Зато читают Достоевского, Лескова, Гаршина, а также разрешенных и признанных в Союзе западных писателей – Стендаля, Флобера, (не Бальзака и Диккенса), Хемингуэя и неожиданно для меня О.Генри. «А ваши современные отечественные авторы: Соколов, Федин, Фадеев, Гладков, Фурманов?» – назвал я первые пришедшие мне в голову имена. «А вам самому они нравятся?» – спросила девушка. «Горький иногда хорош, – вмешался молодой человек, – и я неплохо отношусь к Ромену Роллану. Но ведь в вашей стране так много замечательных, великих писателей!» «Великих: сказано преувеличено», – ответил я. Молодые люди посмотрели скептически и недоверчиво, казалось, они подумали, что мой ответ вызван завистью или тем, что я, как коммунист, отрицаю все виды буржуазного искусства. Поезд подошел, мы сели в разные вагоны. Ни им, ни мне не хотелось продолжать разговор.
Подобно тем студентам многие русские были в то время убеждены, что на Западе – Англии, Франции, Италии – литература переживает истинный расцвет. И когда я не подтверждал это, мне не верили и в лучшем случае приписывали мое мнение ложной вежливости или идеологическим заблуждениям. Даже Пастернак и его друзья не сомневались, что писатели и критики Запада создают бесконечные шедевры – для них, к сожалению, недоступные. Это мнение было широко распространено и непоколебимо. Его придерживалось большинство русских писателей, с которыми мне случилось встретиться в 1945 и 1956 годах:
Зощенко, Маршак, Сейфуллина, Чуковский, Вера Инбер, Сельвинский, Кассиль и многие другие, а также музыканты: Прокофьев, Нейгауз, Самосуд; режиссеры Эйзенштейн и Таиров; художники и критики – с ними я виделся в общественных местах и на официальных приемах и очень редко в домашней обстановке; философы, с которыми я встречался в Академии наук, приглашенный туда самим Лазарем Кагановичем незадолго до его падения. Я же, вовсе не отрицая достижений западного искусства, пытался лишь указать на то, что они не так уж безупречны и триумфальны. Возможно, некоторые из тех людей, позже эмигрировавшие на Запад, были глубоко разочарованы открывшейся перед ними картиной культурной жизни.

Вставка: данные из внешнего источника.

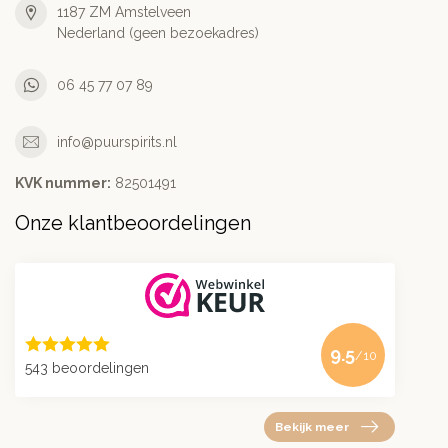
1187 ZM Amstelveen
Nederland (geen bezoekadres)
06 45 77 07 89
info@puurspirits.nl
KVK nummer:
82501491
Onze klantbeoordelingen
9.5
/10
543 beoordelingen
Bekijk meer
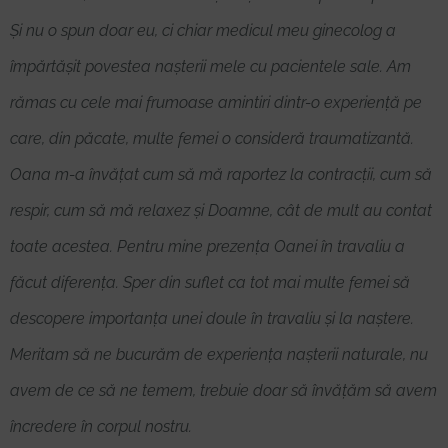
Și nu o spun doar eu, ci chiar medicul meu ginecolog a
împărtășit povestea nașterii mele cu pacientele sale. Am
rămas cu cele mai frumoase amintiri dintr-o experiență pe
care, din păcate, multe femei o consideră traumatizantă.
Oana m-a învățat cum să mă raportez la contracții, cum să
respir, cum să mă relaxez și Doamne, cât de mult au contat
toate acestea. Pentru mine prezența Oanei în travaliu a
făcut diferența. Sper din suflet ca tot mai multe femei să
descopere importanța unei doule în travaliu și la naștere.
Meritam să ne bucurăm de experiența nașterii naturale, nu
avem de ce să ne temem, trebuie doar să învățăm să avem
încredere în corpul nostru.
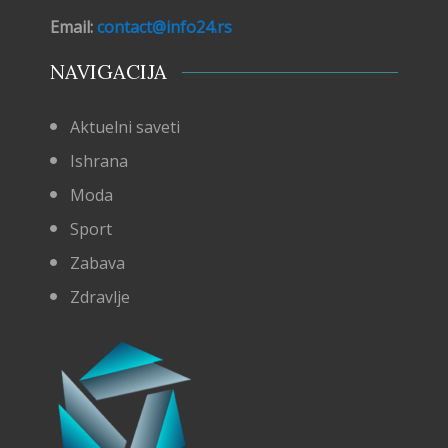
Email:
contact@info24.rs
NAVIGACIJA
Aktuelni saveti
Ishrana
Moda
Sport
Zabava
Zdravlje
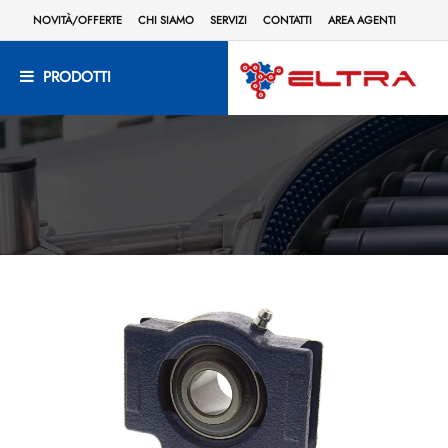
NOVITÀ/OFFERTE
CHI SIAMO
SERVIZI
CONTATTI
AREA AGENTI
PRODOTTI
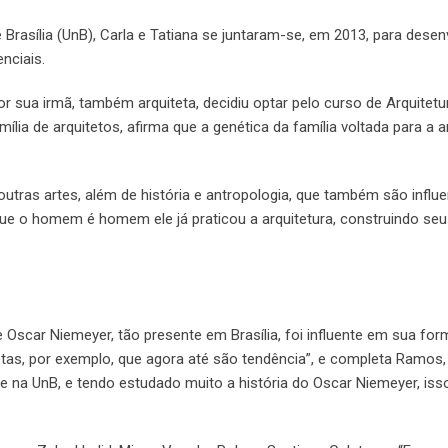
rasília (UnB), Carla e Tatiana se juntaram-se, em 2013, para desen
nciais.
r sua irmã, também arquiteta, decidiu optar pelo curso de Arquitetu
ília de arquitetos, afirma que a genética da família voltada para a a
outras artes, além de história e antropologia, que também são influ
que o homem é homem ele já praticou a arquitetura, construindo seu 
e Oscar Niemeyer, tão presente em Brasília, foi influente em sua fo
retas, por exemplo, que agora até são tendência”, e completa Ramos,
 e na UnB, e tendo estudado muito a história do Oscar Niemeyer, is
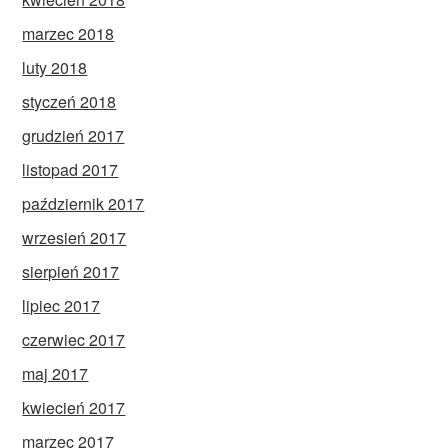
marzec 2018
luty 2018
styczeń 2018
grudzień 2017
listopad 2017
październik 2017
wrzesień 2017
sierpień 2017
lipiec 2017
czerwiec 2017
maj 2017
kwiecień 2017
marzec 2017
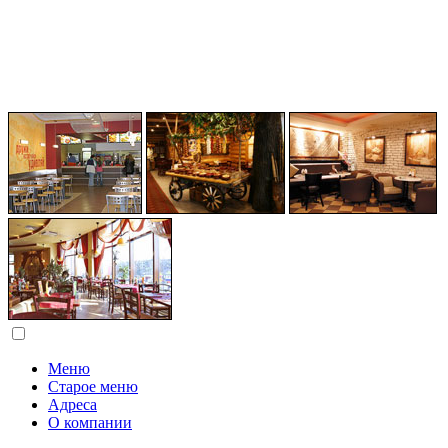
Меню
Старое меню
Адреса
О компании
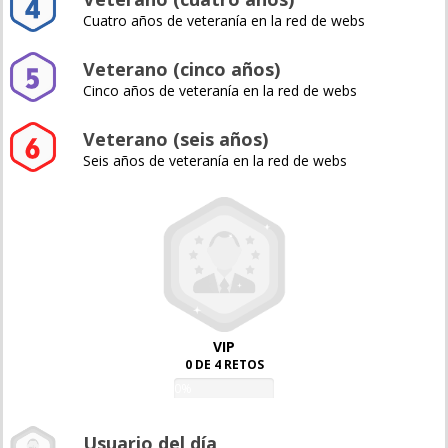
Cuatro años de veteranía en la red de webs
Veterano (cinco años)
Cinco años de veteranía en la red de webs
Veterano (seis años)
Seis años de veteranía en la red de webs
VIP
0 DE 4 RETOS
0%
Usuario del día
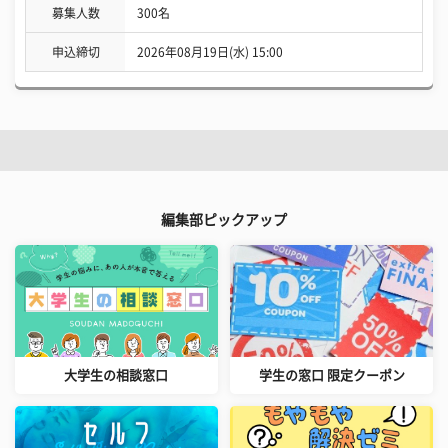
募集人数
300名
申込締切
2026年08月19日(水) 15:00
編集部ピックアップ
大学生の相談窓口
学生の窓口 限定クーポン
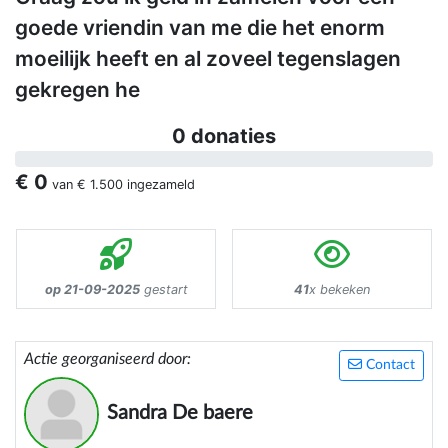
goede vriendin van me die het enorm
moeilijk heeft en al zoveel tegenslagen
gekregen he
0 donaties
€ 0
van
€ 1.500
ingezameld
op 21-09-2025
gestart
41
x bekeken
Actie georganiseerd door:
Contact
Sandra De baere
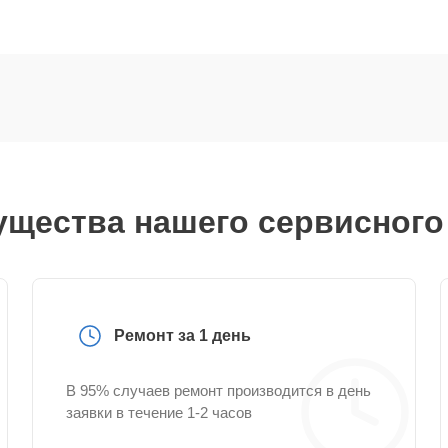
щества нашего сервисного
Ремонт за 1 день
В 95% случаев ремонт производится в день
заявки в течение 1-2 часов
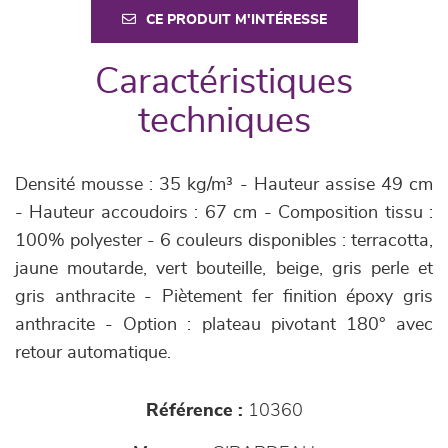
CE PRODUIT M'INTÉRESSE
Caractéristiques
techniques
Densité mousse : 35 kg/m³ - Hauteur assise 49 cm
- Hauteur accoudoirs : 67 cm - Composition tissu :
100% polyester - 6 couleurs disponibles : terracotta,
jaune moutarde, vert bouteille, beige, gris perle et
gris anthracite - Piètement fer finition époxy gris
anthracite - Option : plateau pivotant 180° avec
retour automatique.
Référence :
10360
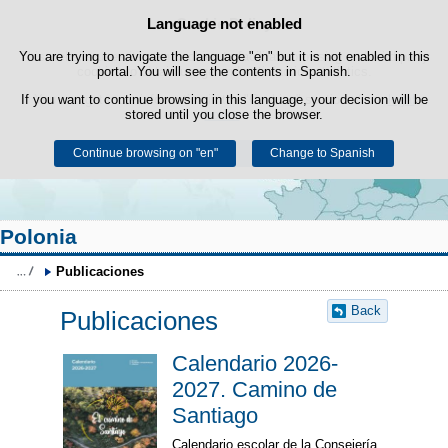
Search
Language not enabled
Cookie Policy
box
Skip to content
You are trying to navigate the language "en" but it is not enabled in this
This website uses its own cookies to facilitate browsing and third-party
cookies to obtain usage and satisfaction statistics.
portal. You will see the contents in Spanish.
If you want to continue browsing in this language, your decision will be
You can get more information in the "Cookies" section of our
legal
stored until you close the browser.
notice
.
Continue browsing on "en"
Accept
Reject
Change to Spanish
Polonia
Publicaciones
Back
Publicaciones
Calendario 2026-
2027. Camino de
Santiago
Calendario escolar de la Consejería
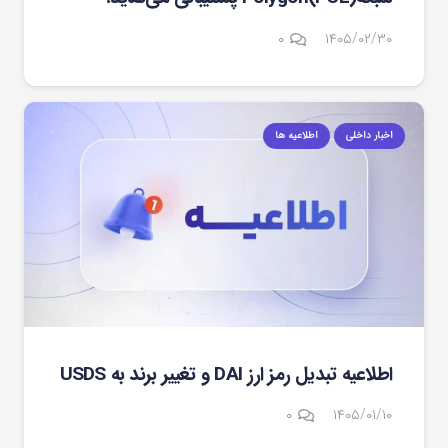
۰
۱۴۰۵/۰۲/۳۰
اخبار داخلی
اطلاعیه ها
اطلاعیه تبدیل رمز ارز DAI و تغییر برند به USDS
۰
۱۴۰۵/۰۱/۱۰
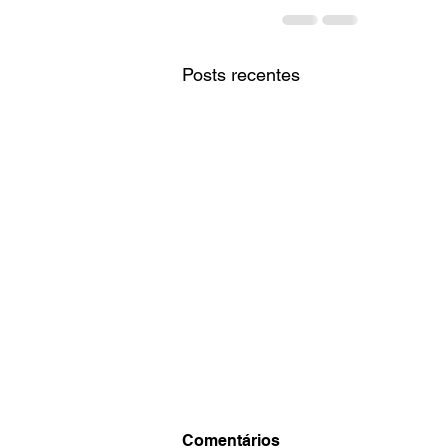
Posts recentes
Comentários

Кампания против «ярого космополитизма» была в значительной степени как раз и вызвана этим «западным энтузиазмом». Сам же энтузиазм возник, очевидно, на основе рассказов советских солдат и бывших заключенных, вернувшихся с Запада, а также благодаря жестокому разносу и критике западной культуры со стороны советской прессы и радио. Этому преувеличенному интересу, который проявляла наиболее образованная часть населения, противопоставлялся русский национализм, питаемый антисемитской пропагандой.
В результате была достигнута как раз противоположная цель: интерес к Западу и сочувствие евреям укоренились в среде русской интеллигенции.
Во время моего визита в Советский Союз в 1956 году я не заметил изменения настроений. Невежество относительно Запада к тому времени уменьшилось, слегка упал и восторг, но не в той степени, как это можно было ожидать.
После возвращения Пастернака в Москву я стал приходить к нему еженедельно и познакомился с ним ближе. Его речь, как и во время первого моего посещения, отличалась вдохновением и жизненной силой гения. Никто не может изобразить это, как и я не в состоянии описать словами эффект его присутствия, голос и жесты. Он много говорил о книгах и писателях. Очень жалею, что не вел тогда записей. Вспоминаю, что Пастернак из западных современных авторов больше всего любил Пруста, а также Джойса, хотя и не читал его последних работ. Когда спустя годы я привез Пастернаку три тома Кафки на английском, тот не проявил к нему ни малейшего интереса и, как позже сам мне рассказал, отдал эти книги Ахматовой, боготворившей Кафку.
Пастернак любил разговоры о символистах, например, о Верхарне и Рильке: с обоими он встречался лично и глубоко уважал Рильке, как писателя и человека.
Его также очень занимал Шекспир. Он критически отзывался о своих собственных переводах «Гамлета» и «Ромео и Джульетты». «Я попытался, – признался он мне, – перевести Шекспира так, как сам его понимаю, но потерпел неудачу». И он цитировал примеры своих ошибок в переводе. К сожалению, я забыл, что он конкретно имел в виду. Пастернак рассказал мне, как однажды вечером во время войны он услышал трансляцию по радио Би-би-си какой-то поэмы. Хотя он воспринимал английский на слух с трудом, стихи показались ему прекрасными.
«Кто это написал, – спросил он сам себя, – должно быть, я сам». Но это оказался пассаж из «Непокоренного Прометея» Шелли.